• 提示文:
--------------------------------------------------

塩、酢で漬けられたニシン。かつては貴重な保存食だった

塩、酢で漬けられたニシン。かつては貴重な保存食だった

 酢漬けにする点は、日本のなれ寿司に似ている、といえなくもなさそうなこのニシンですが、オランダならではの独特の食べ方があるのです。尻尾を持って手からつるして、「エエン、トヴェ、ドリー(オランダ語で、1,2,3)」と叫びながら一気に口に入れるのです。このニシン、お皿の上にわざわざ載せたり、ナイフを使ってちまちまと切り分けて食べたりするのは最も邪道とされ、嘲笑の的になってしまうとか。


 もちろん、各個人が好きな方法で食べても構わないのですが、特にオランダ人が机に座ってお皿の上に乗せ、きちんとナイフで切って食べたりすると、他のオランダ人たちからは、「もっと豪快に食べなさいよ!」などと言われてしまうそうです。

--------------------------------------------------

• 課題一覧:
1/ 提示文によれば、オランダでこのニシンを食べる際、最も邪道とされるのはどのような食べ方ですか。
2/ 提示文のうち、「酢漬けにする点は、日本のなれ」を含む語句で始まり「どと言われてしまうそうです。」で終わる部分を、一字一句変えずに書き写してください。

• 以下のデータ:
--------------------------------------------------

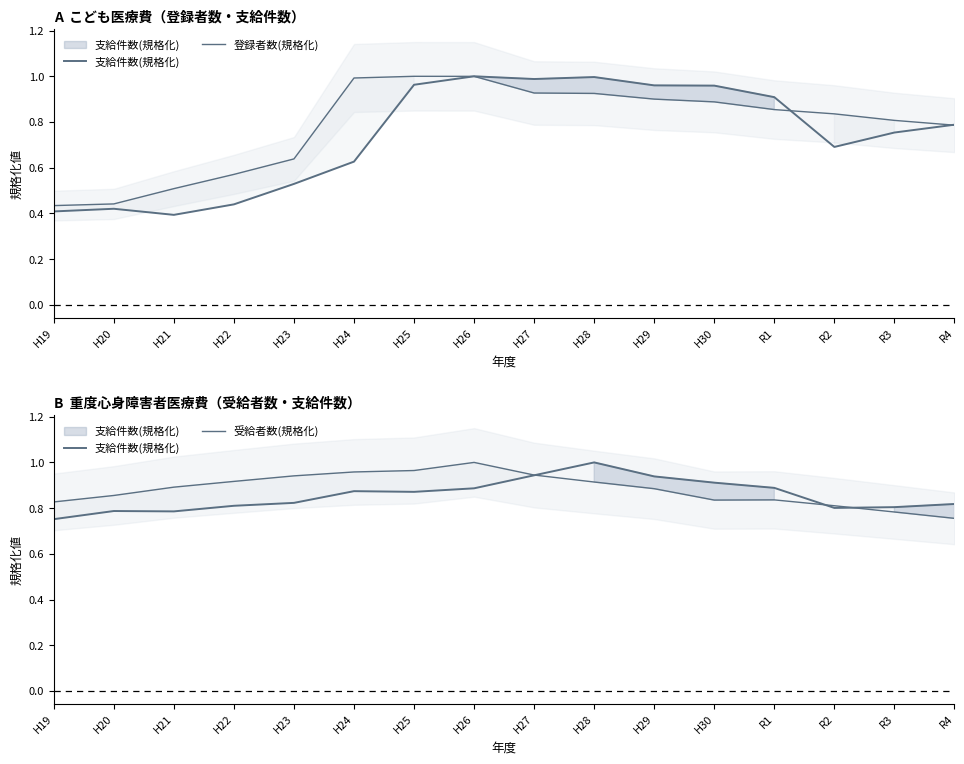

Where is the first local maximum for 受給者数(規格化)?

H26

--------------------------------------------------

• 解答一覧:
1/ お皿の上にわざわざ載せたり、ナイフを使ってちまちまと切り分けて食べたりすることです。

2/
酢漬けにする点は、日本のなれ寿司に似ている、といえなくもなさそうなこのニシンですが、オランダならではの独特の食べ方があるのです。尻尾を持って手からつるして、「エエン、トヴェ、ドリー(オランダ語で、1,2,3)」と叫びながら一気に口に入れるのです。このニシン、お皿の上にわざわざ載せたり、ナイフを使ってちまちまと切り分けて食べたりするのは最も邪道とされ、嘲笑の的になってしまうとか。


 もちろん、各個人が好きな方法で食べても構わないのですが、特にオランダ人が机に座ってお皿の上に乗せ、きちんとナイフで切って食べたりすると、他のオランダ人たちからは、「もっと豪快に食べなさいよ!」などと言われてしまうそうです。